Sofía, visiblemente incómoda, dio un paso atrás.

—Lo siento, creo que hay un malentendido. Yo soy Sofía.

—¿De dónde eres? —preguntó Alejandro con urgencia.

—De Ronda, en Andalucía.

El impacto lo golpeó como un puñetazo. Ronda. El lugar donde él e Isabel pasaron sus últimas vacaciones, donde ella le confesó que estaba embarazada, donde soñaron con una vida juntos entre los olivares. El mismo lugar desde donde recibió la llamada que destruyó su vida.

—¿Cuándo naciste?

—15 de marzo de 1999.

Alejandro hizo los cálculos en su cabeza. Exactamente nueve meses después de la muerte de Isabel. El vértigo lo envolvió.

—¿Tu madre? ¿Cómo se llamaba tu madre?

Sofía lo miró con ojos entrecerrados, tratando de comprender.

—Isabel. Isabel Moreno.

El mundo se detuvo.

Alejandro sintió que todo a su alrededor comenzaba a girar. Isabel… no había muerto. No como le habían hecho creer. Había dado a luz. Había vivido. Y ahora su hija estaba frente a él, sin saber quién era él… sin saber quién era ella, en realidad.

Sacó la billetera con manos temblorosas. Extrajo una vieja fotografía.

—Esta es tu madre. Cuando tenía tu edad.

Sofía la tomó, atónita. Era como mirarse en un espejo del pasado. Idéntica. Incluso el lunar en el borde del ojo izquierdo.

—Dios mío… —susurró.

—Isabel me llamó el 15 de junio de 1998. Quería contarme algo importante. Pero nunca llegó. La policía me dijo que había muerto. La identificaron por su bolso y su documentación. Pero… ¿y si hubo un error?

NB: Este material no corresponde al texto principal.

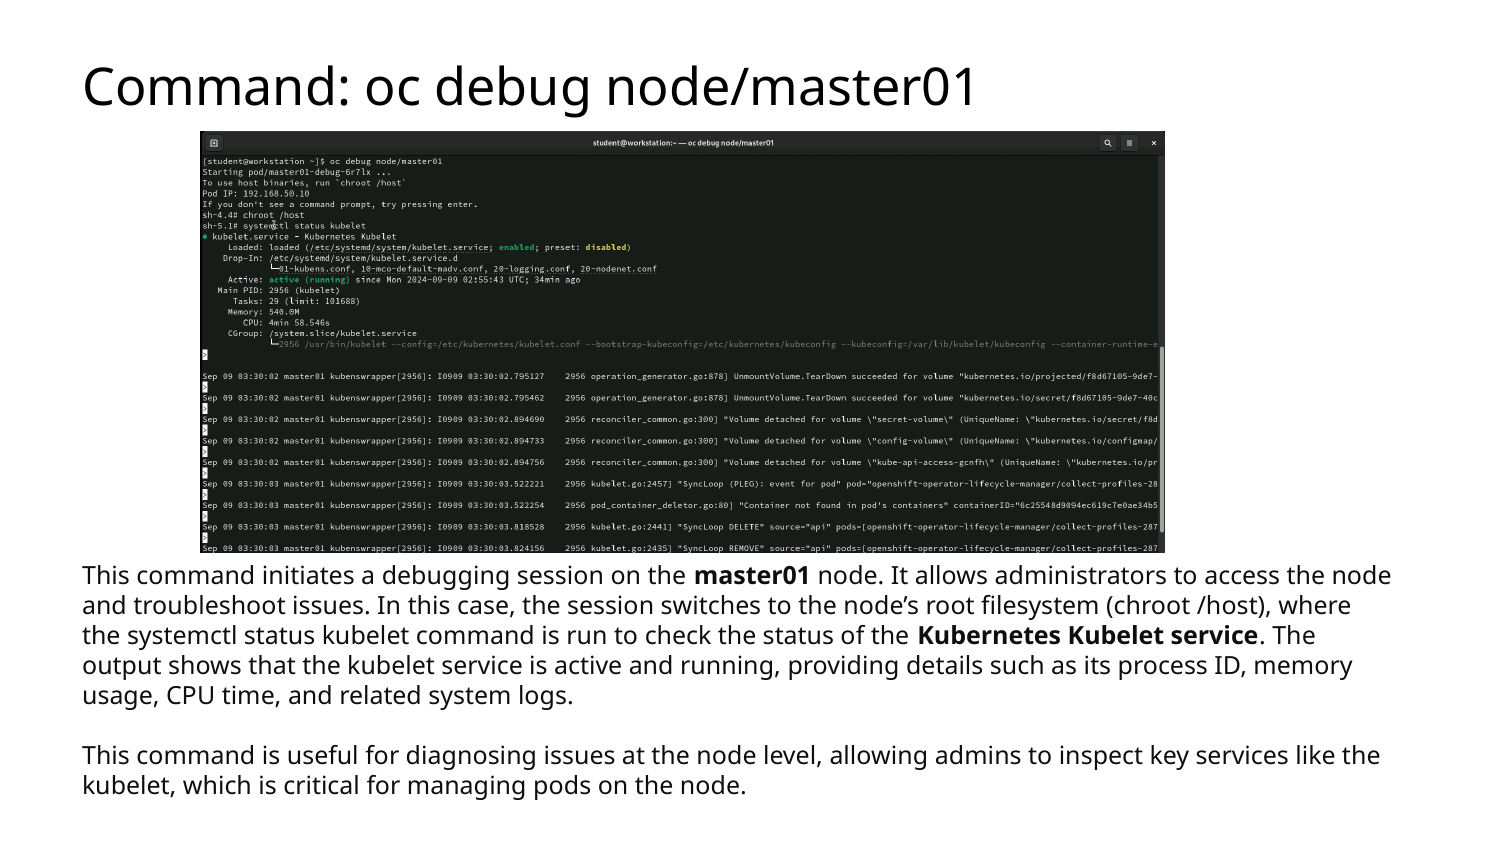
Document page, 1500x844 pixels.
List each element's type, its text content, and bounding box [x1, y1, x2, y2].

picture [200, 131, 1165, 553]
text_box This command initiates a debugging session on the master01 node. It allows administrators to access the node and troubleshoot issues. In this case, the session switches to the node’s root filesystem (chroot /host), where the systemctl status kubelet command is run to check the status of the Kubernetes Kubelet service. The output shows that the kubelet service is active and running, providing details such as its process ID, memory usage, CPU time, and related system logs. This command is useful for diagnosing issues at the node level, allowing admins to inspect key services like the kubelet, which is critical for managing pods on the node. [67, 552, 1412, 807]
title Command: oc debug node/master01 [67, 38, 1410, 178]
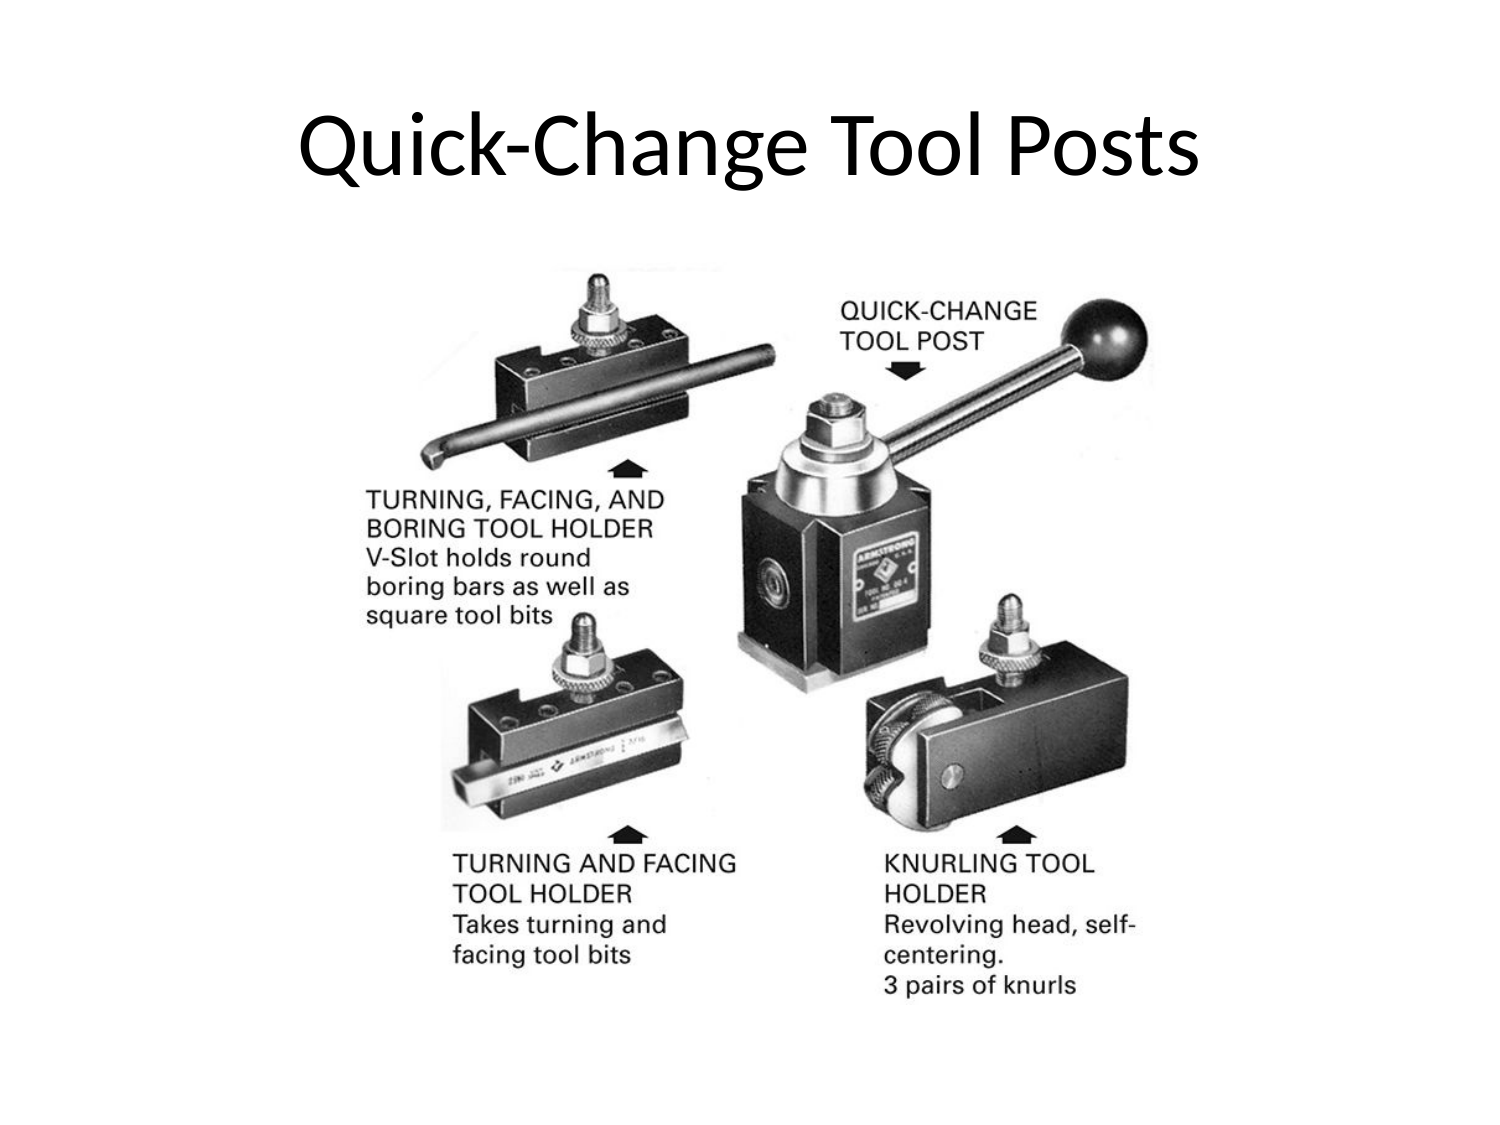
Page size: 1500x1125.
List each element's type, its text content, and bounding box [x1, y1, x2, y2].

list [330, 262, 1170, 1006]
title Quick-Change Tool Posts [75, 45, 1425, 233]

Sofía negó lentamente con la cabeza.

—Mi madre… siempre me dijo que mi padre había muerto. Que no lo conocí porque nunca supo cómo contactarlo.

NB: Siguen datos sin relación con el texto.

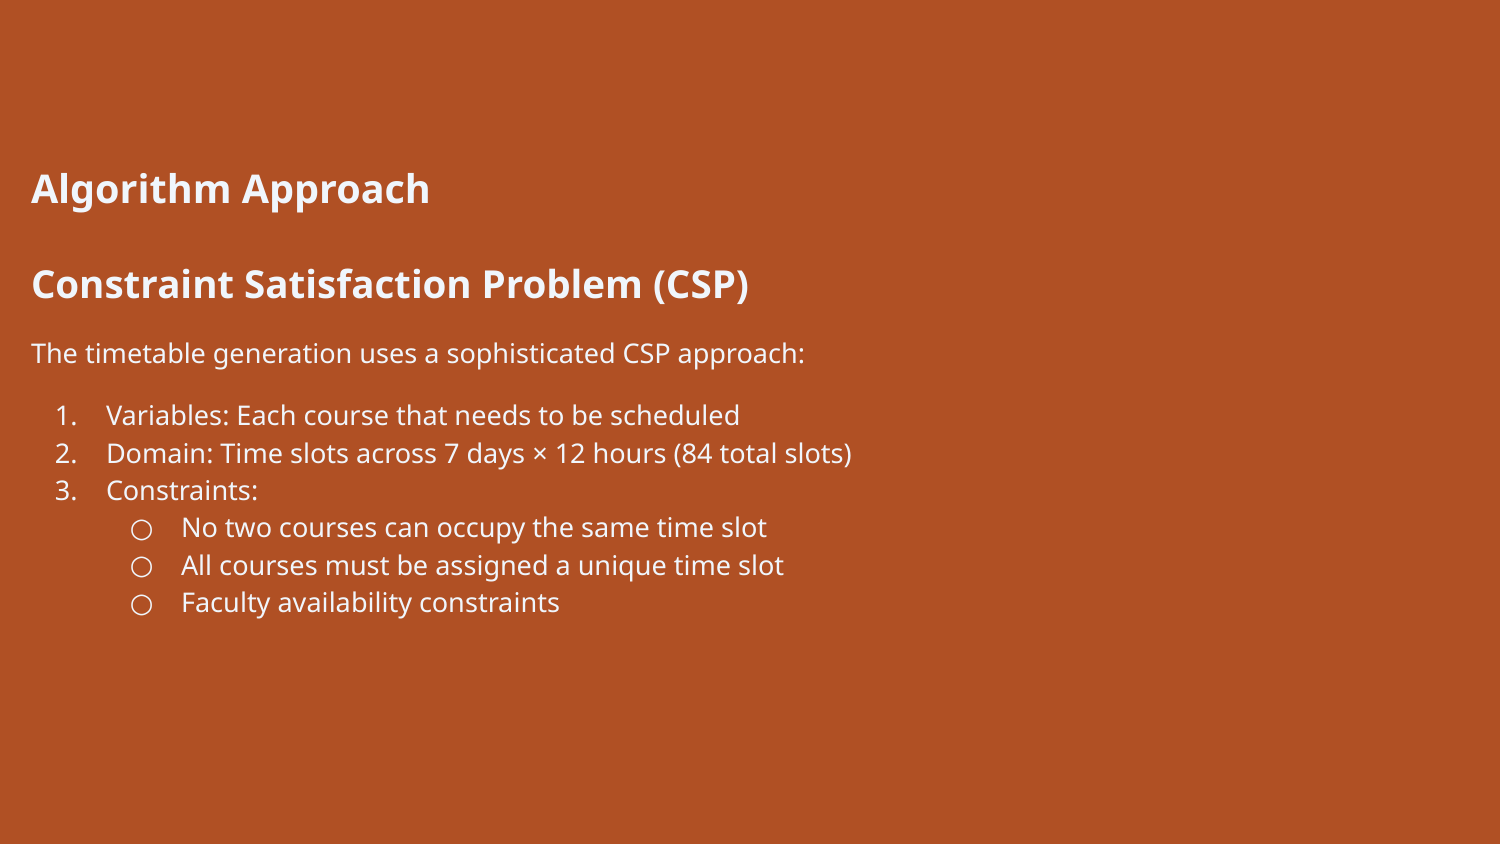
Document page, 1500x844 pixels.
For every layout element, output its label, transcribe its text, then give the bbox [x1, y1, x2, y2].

text_box Algorithm Approach Constraint Satisfaction Problem (CSP) The timetable generation uses a sophisticated CSP approach: Variables: Each course that needs to be scheduled Domain: Time slots across 7 days × 12 hours (84 total slots) Constraints: No two courses can occupy the same time slot All courses must be assigned a unique time slot Faculty availability constraints [16, 137, 1345, 633]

—No te mintió del todo… te protegió. No sé por qué, pero lo hizo.

Los inversores suizos, desconcertados, ya no existían para Alejandro. El contrato de 200 millones quedó olvidado sobre la mesa.

—Sofía —dijo con voz quebrada—. Tienes que venir conmigo. Tenemos que hablar.

—No puedo dejar el trabajo —respondió ella, aún en shock—. Si me voy, me despedirán.

Alejandro se giró hacia el maître, que ya observaba la escena con atención.

—Ella se va conmigo. Yo compensaré al restaurante… y a ti —añadió mirando al jefe de sala.

Sofía seguía paralizada. No podía comprender lo que ocurría. Su mundo, cuidadosamente construido, se tambaleaba. De camarera humilde a hija de un multimillonario en cuestión de minutos. ¿Y si era cierto? ¿Y si ese hombre, que parecía conocer cada gesto de su madre, era realmente su padre?

Alejandro le tendió la mano.

—Solo necesito unos minutos. Después, si quieres… puedes volver aquí como si nada hubiera pasado.

Ella dudó.

Pero algo en la mirada de ese hombre la hizo confiar. El mismo brillo melancólico que veía en los ojos de su madre cada vez que escuchaba una canción de amor antigua. El mismo que a veces veía en sus propios ojos, sin saber de dónde venía.

Tomó su mano.

Y con ese gesto, el pasado dejó de ser un secreto.